Для того и подсматривают за ним в глазок, чтобы следить, в сознании он ещё или уже отравлен.
Так вот почему путаются мысли: он теряет сознание! Вот почему он уже давно задыхается! Вот почему так бьёт в голове!
Втекает газ! Безцветный! без запаха!!
Ужас! извечный животный ужас! – тот самый, что хищников и едомых роднит в одной толпе, бегущей от лесного пожара, – ужас объял Иннокентия, и, растеряв все расчёты и мысли другие, он стал бить кулаками и ногами в дверь, зовя живого человека:
– Откройте! Откройте! Я задыхаюсь! Воздуха!!
Вот зачем ещё глазок был сделан конусом –
Исступлённый немигающий глаз с другой стороны прильнул к стеклу и злорадно смотрел на гибель Иннокентия.
О, это зрелище! – вырванный глаз, глаз без лица, глаз, всё выражение стянувший в себе одном! – и когда он смотрит на твою смерть!..
Не было выхода!..
Иннокентий упал на табуретку.
Газ душил его…
92. Хранить вечно
Вдруг совершенно безшумно (хотя запиралась с грохотом) дверь растворилась.
Долголицый надзиратель вступил в неширокий раствор двери и уже здесь, в каморке, а не из коридора, угрожающе негромко спросил:
– Вы почему стучите?
У Иннокентия отлегло. Если надзиратель не побоялся сюда войти, значит отравления ещё нет.
– Мне дурно! – уже менее уверенно сказал он. – Дайте воды!
– Так вот запомните! – строго внушил надзиратель. – Стучать ни в коем случае нельзя, иначе вас накажут.
– Но если мне плохо? если надо позвать?
– И не разговаривать громко! Если вам нужно позвать, – с тем же равномерным хмурым безстрастием разъяснял надзиратель, – ждите, когда откроется глазок, – и молча поднимите палец.
Он отступил и запер дверь.
Машина за стеной опять заработала и умолкла.
Дверь отворилась, на этот раз с обычным громыханием. Иннокентий начинал понимать: они натренированы были открывать дверь и с шумом, и безшумно, как им было нужно.
Надзиратель подал Иннокентию кружку с водой.
– Слушайте, – принял Иннокентий кружку. – Мне плохо, мне лечь нужно!
– В боксе не положено.
– Где? Где не положено? – (Ему хотелось поговорить хоть с этим чурбаном!)
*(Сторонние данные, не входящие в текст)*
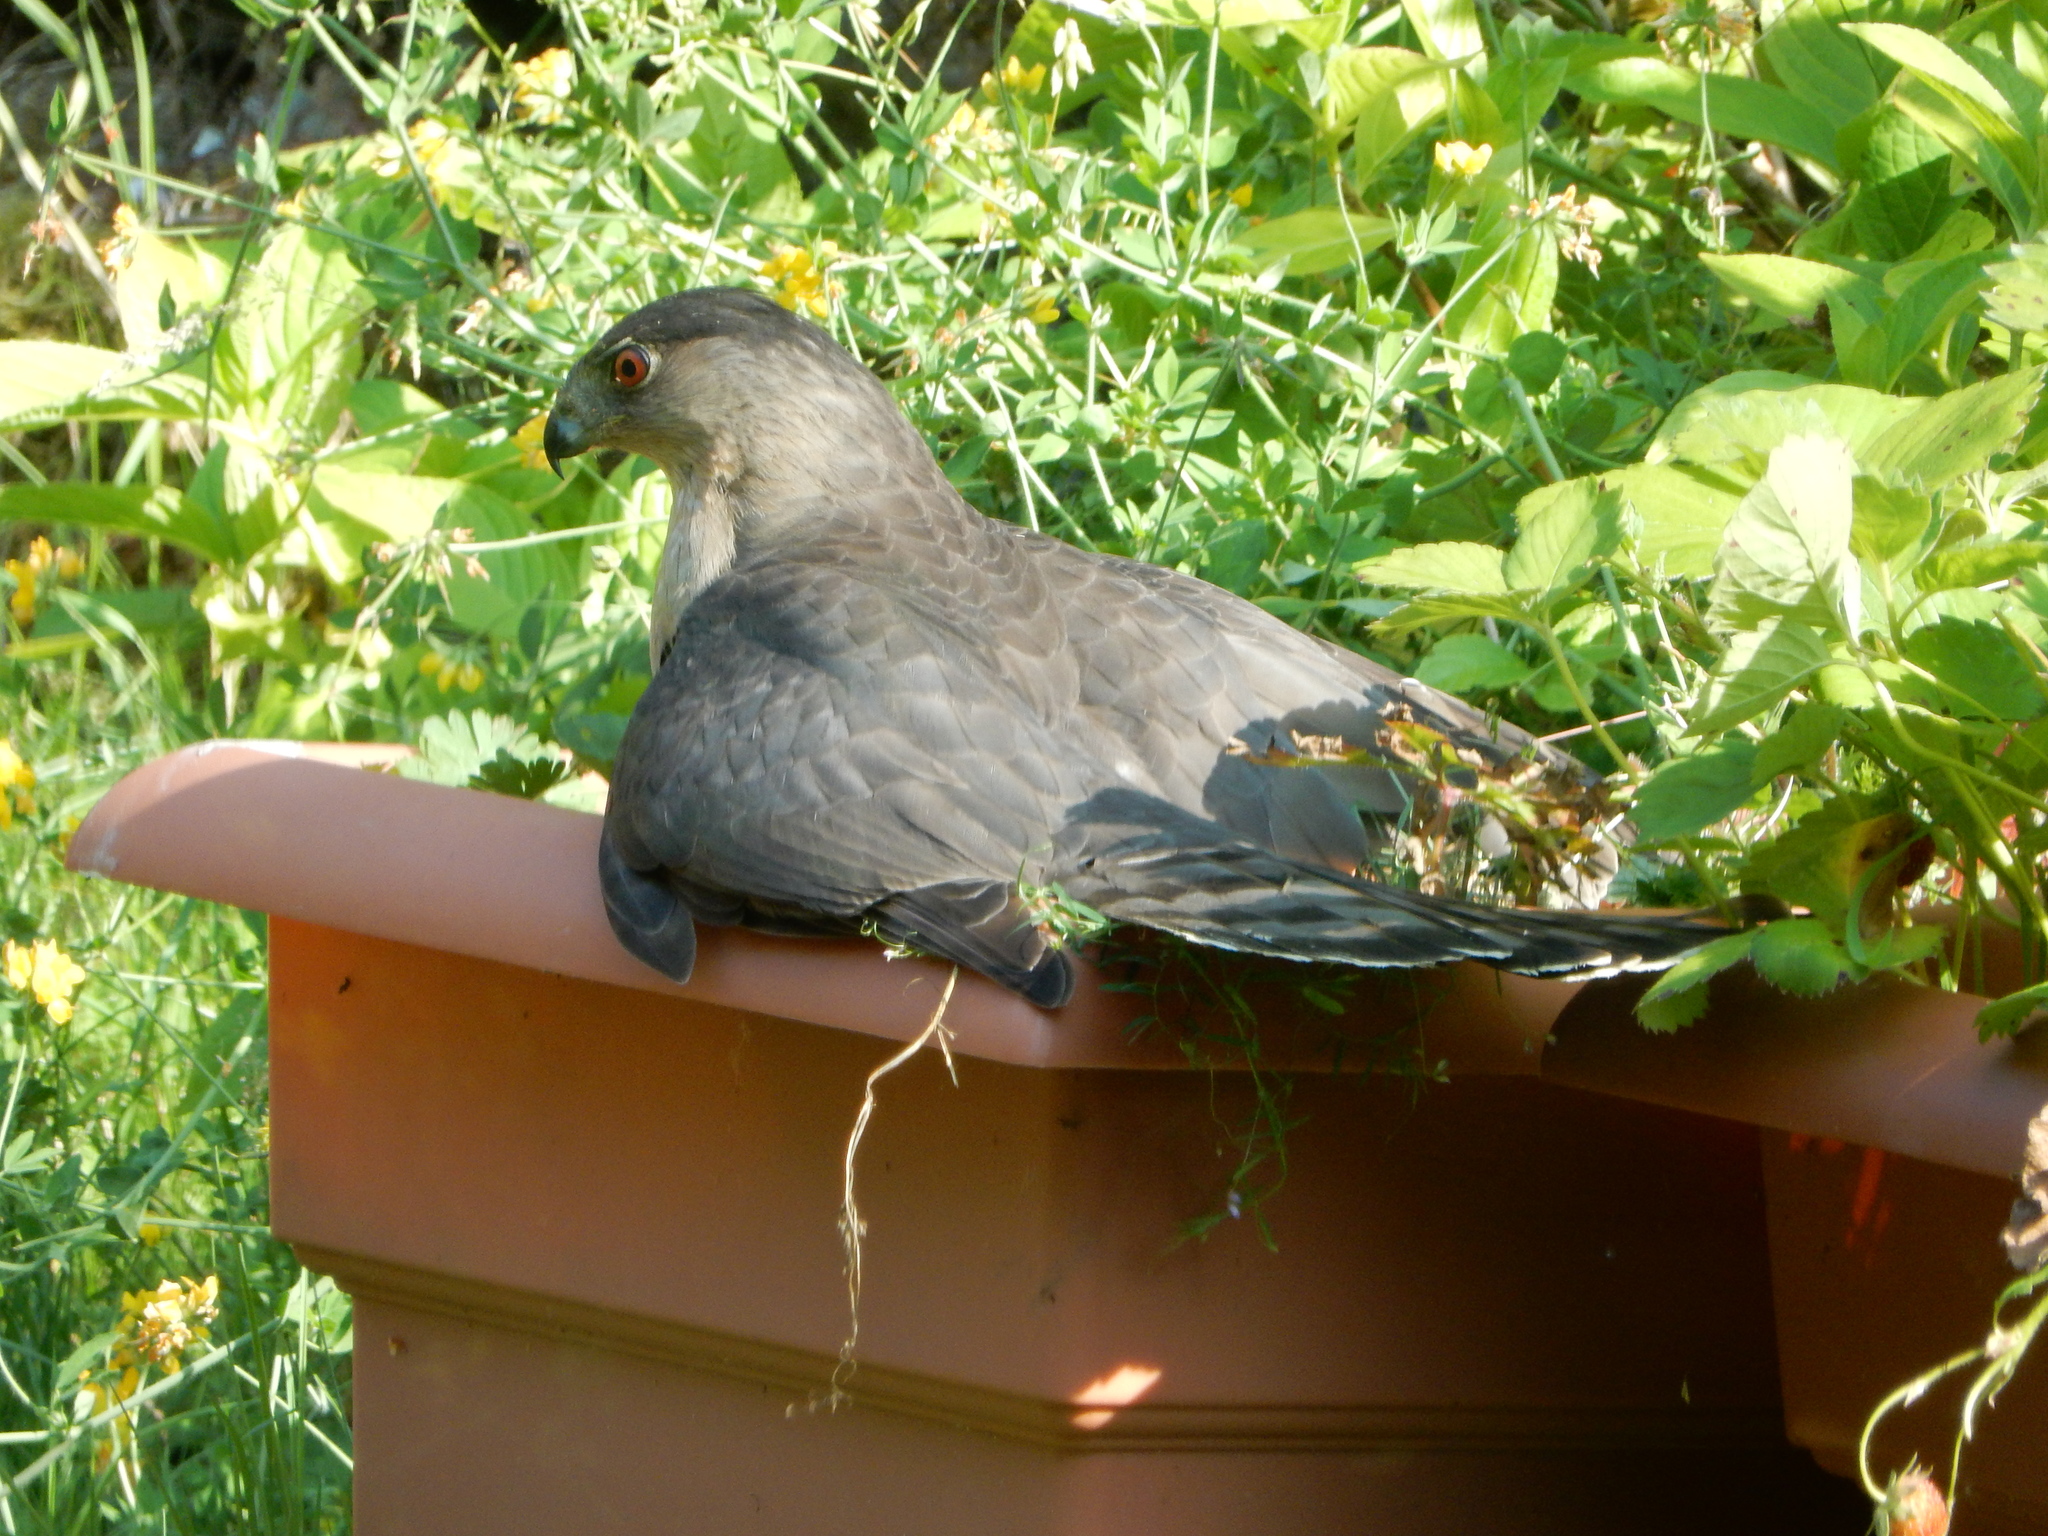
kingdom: Animalia
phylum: Chordata
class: Aves
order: Accipitriformes
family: Accipitridae
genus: Accipiter
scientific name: Accipiter cooperii
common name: Cooper's hawk
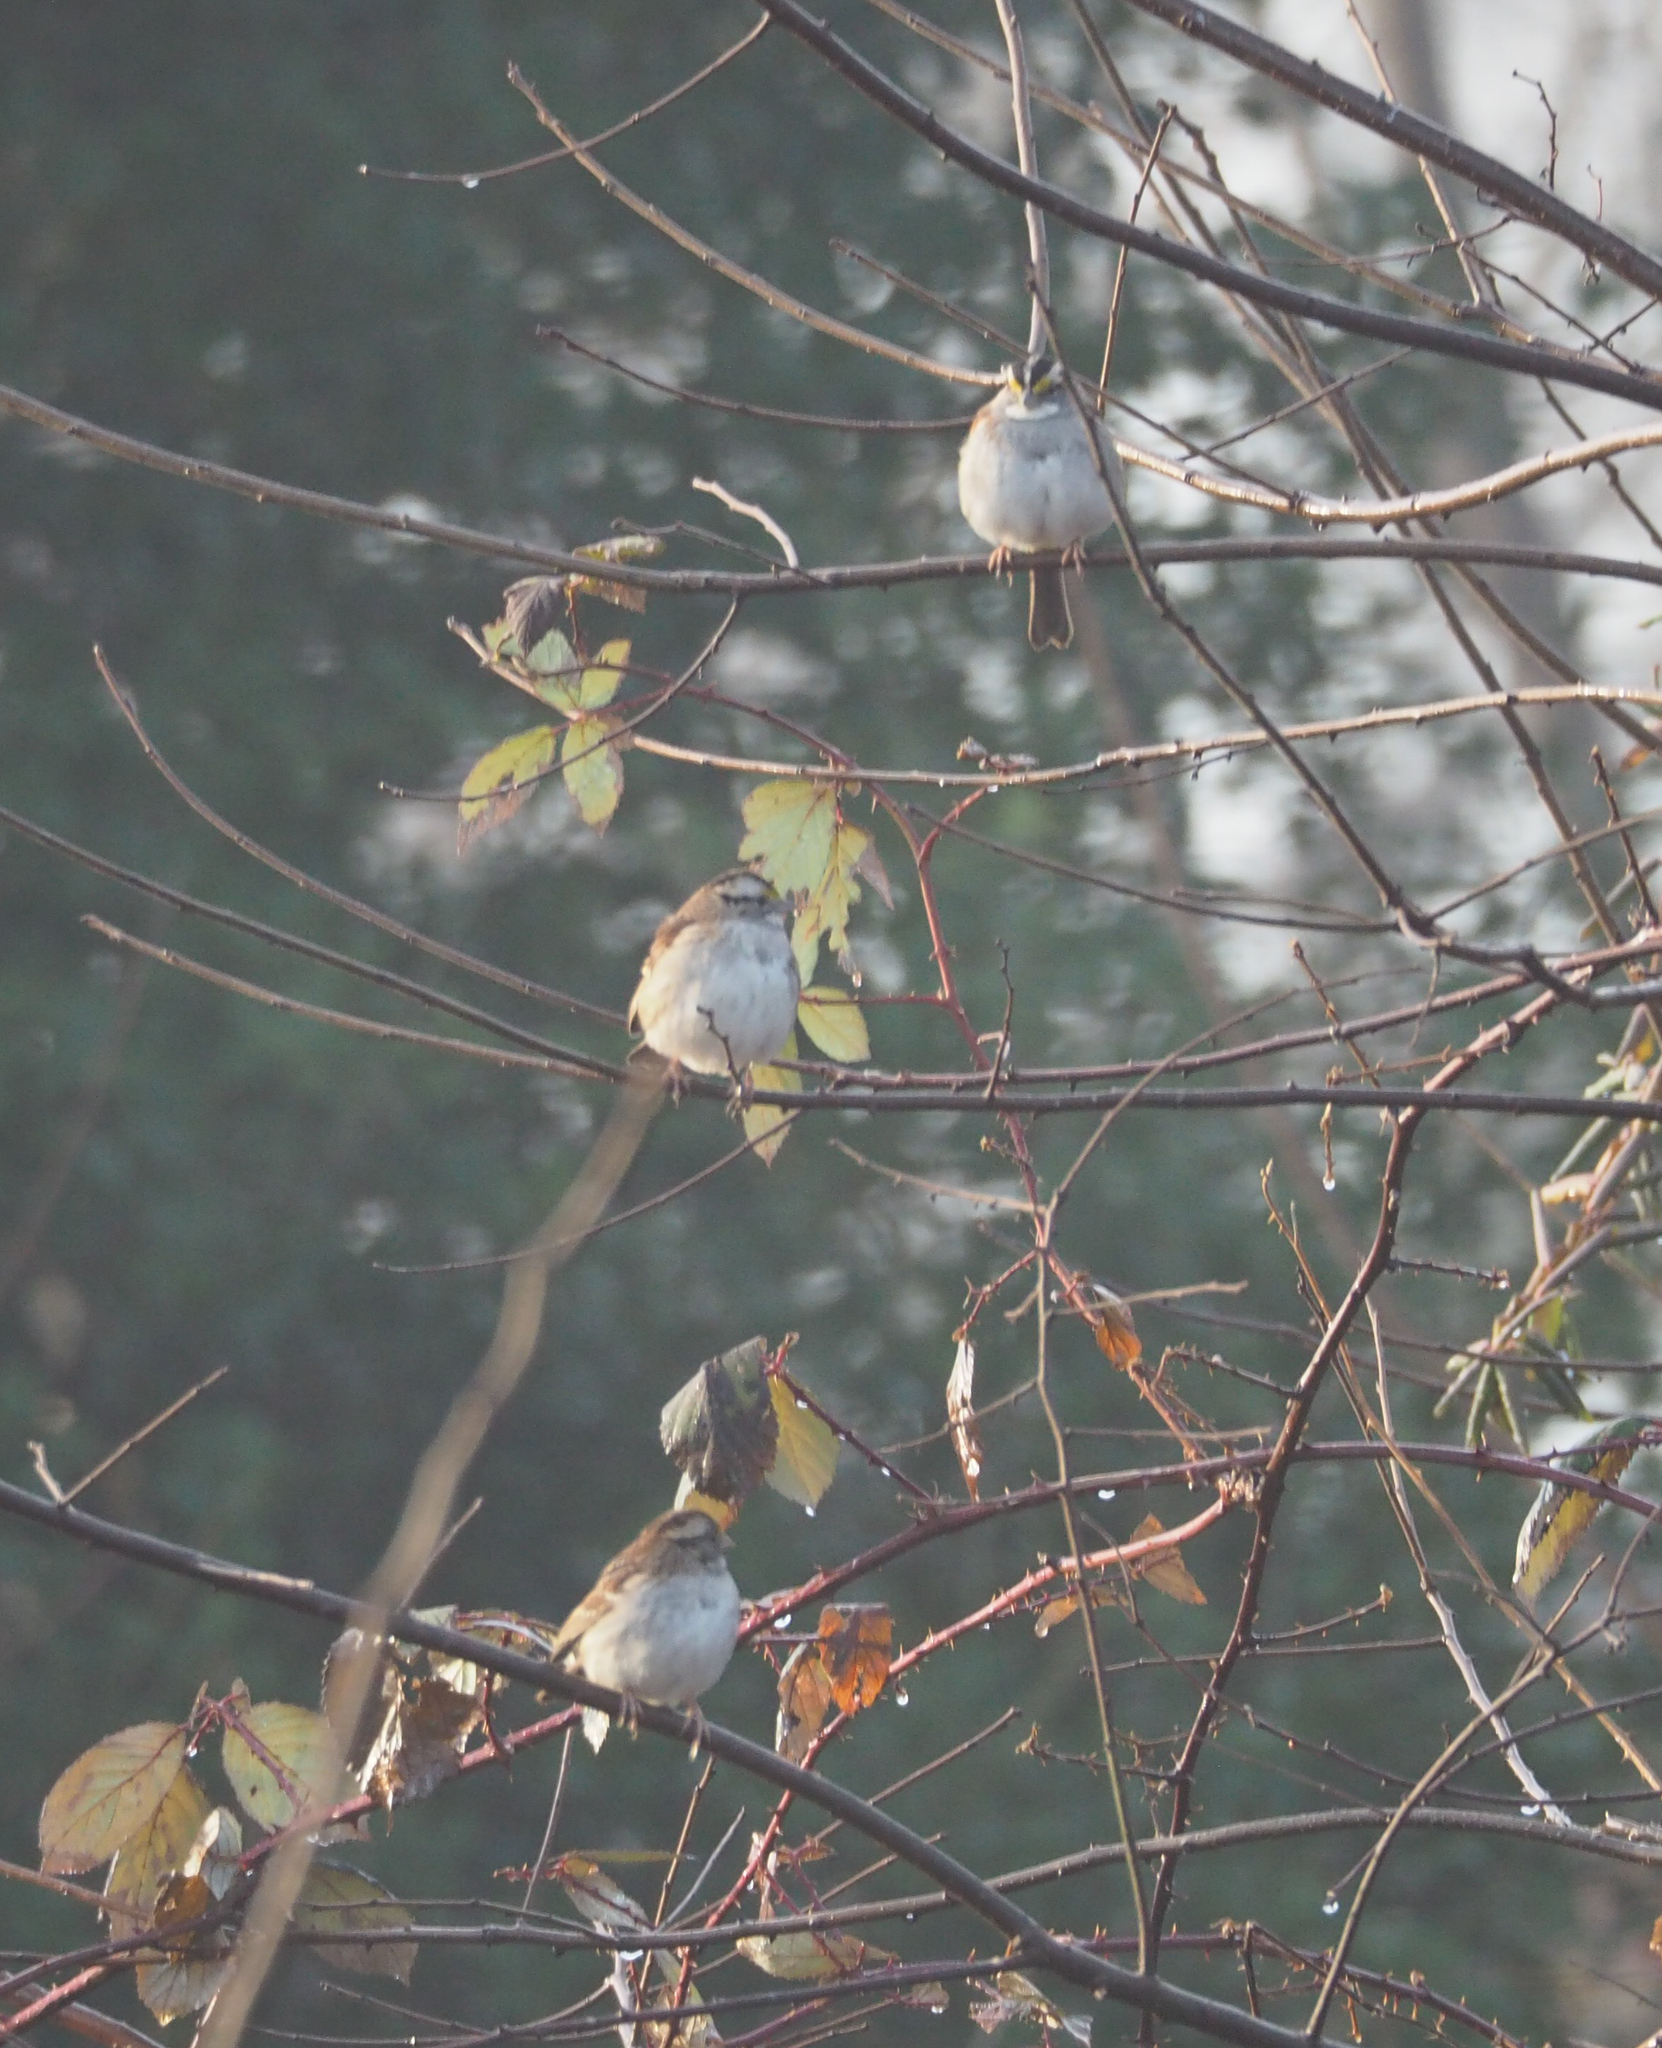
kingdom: Animalia
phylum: Chordata
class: Aves
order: Passeriformes
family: Passerellidae
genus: Zonotrichia
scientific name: Zonotrichia albicollis
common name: White-throated sparrow
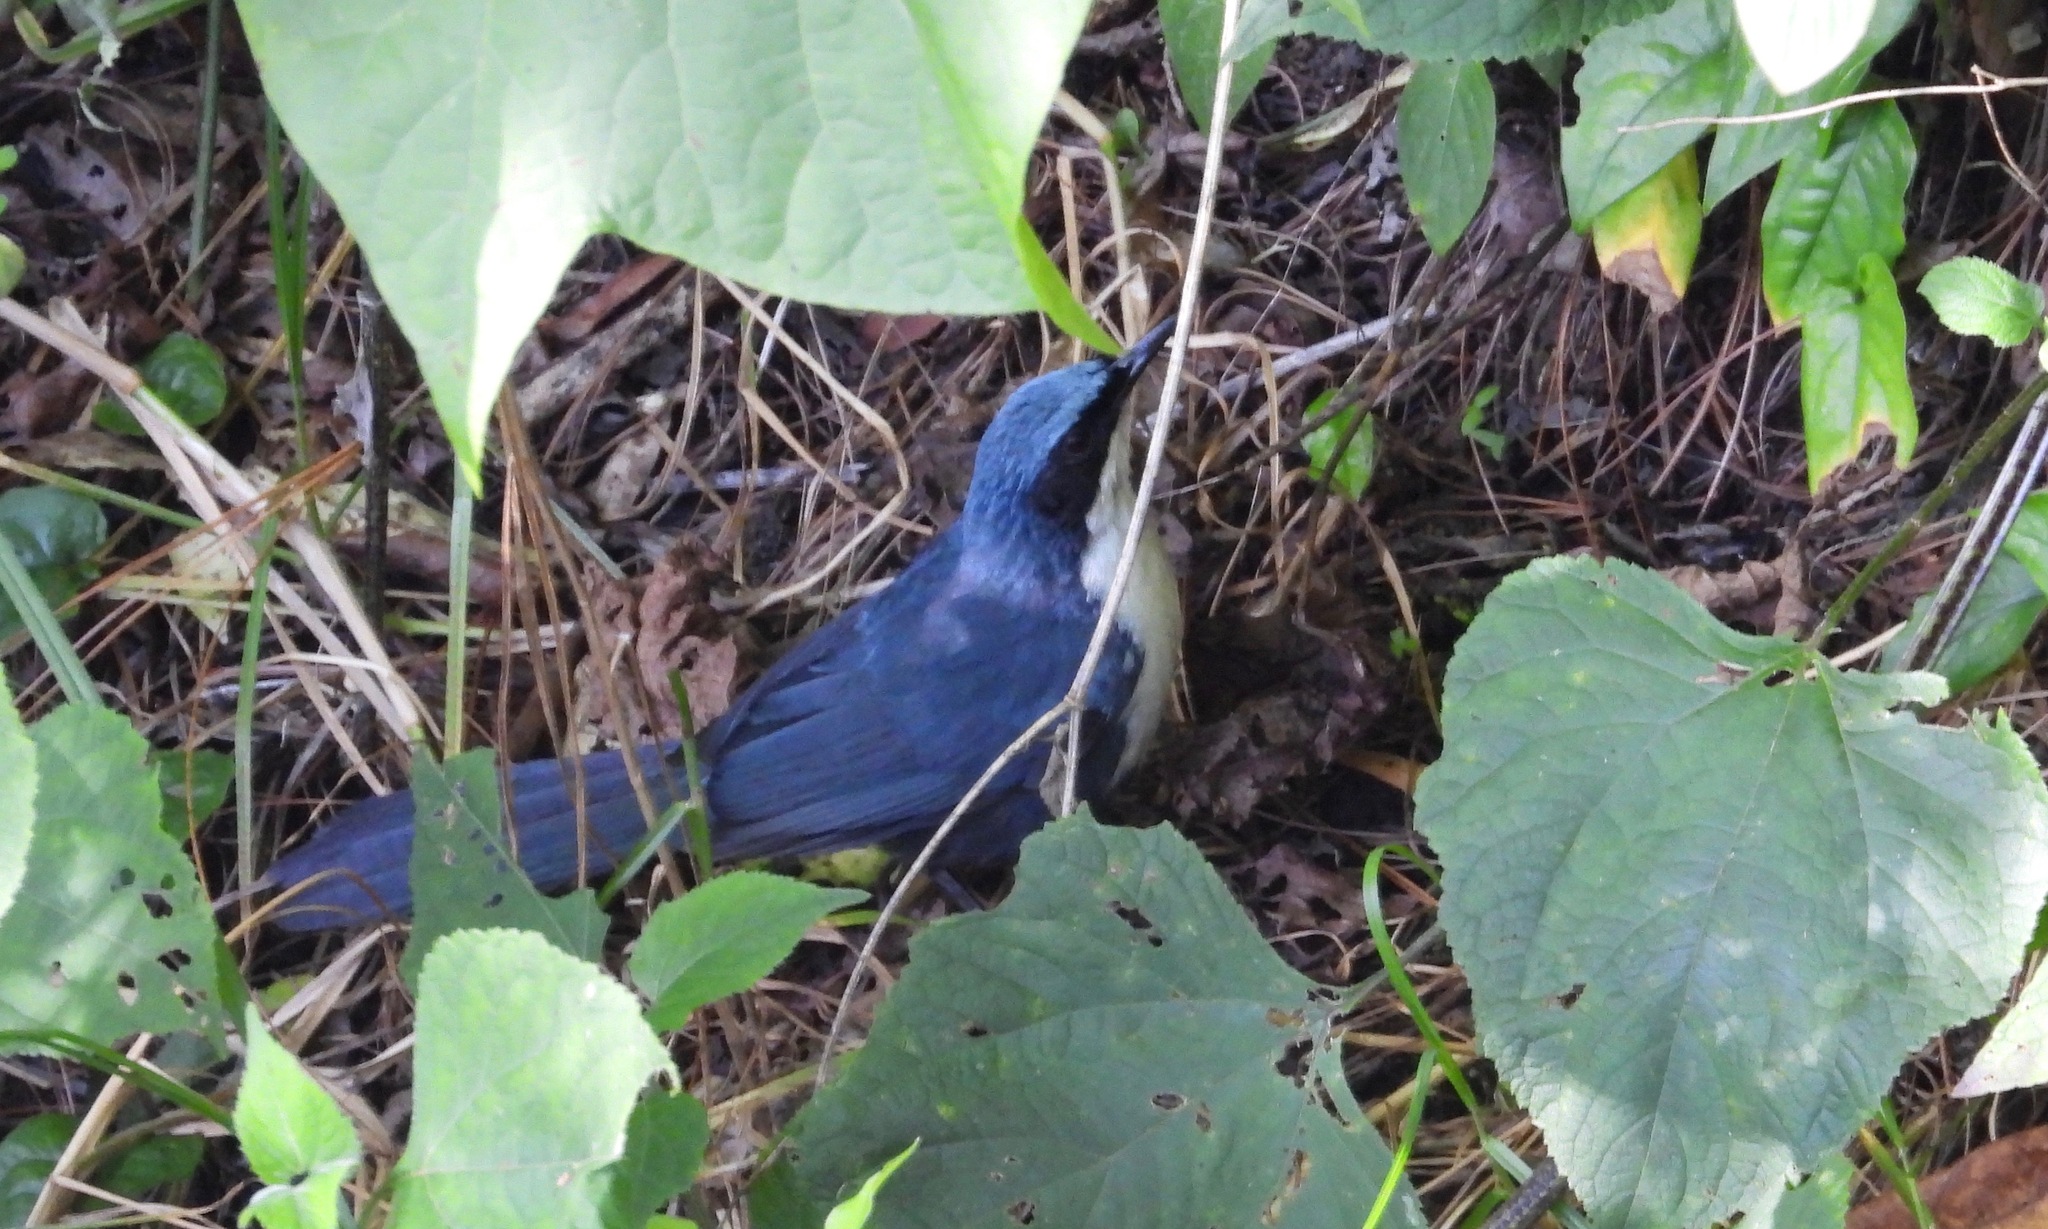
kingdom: Animalia
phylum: Chordata
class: Aves
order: Passeriformes
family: Mimidae
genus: Melanotis
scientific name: Melanotis hypoleucus
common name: Blue-and-white mockingbird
Но надзиратель уже отступил за дверь и притворял её.
– Слушайте, позовите начальника! За что меня арестовали? – опомнился Иннокентий.
Дверь заперлась.
Он сказал – в боксе? «Box» – значит по-английски ящик. Они цинично называют такую каморку ящиком? Что ж, это, пожалуй, точно.
Иннокентий отпил немного. Пить сразу перехотелось. Кружечка была граммов на триста, эмалированная, зелёненькая, со странным рисунком: кошечка в очках делала вид, что читала книжку, на самом же деле косилась на птичку, дерзко прыгавшую рядом.
Не могло быть, чтоб этот рисунок нарочно подбирали для Лубянки. Но как он подходил! Кошка была советская власть, книжка – сталинская конституция, а воробушек – мыслящая личность.
Иннокентий даже улыбнулся и от этой кривой улыбки вдруг ощутил всю бездну произошедшего с ним. И от этой же улыбки странная радость – радость крохи бытия – пришла к нему.
Он не поверил бы раньше, что в застенках Лубянки улыбнётся в первые же полчаса.
(Хуже было Щевронку в соседнем боксе: того бы сейчас не рассмешила и кошечка.)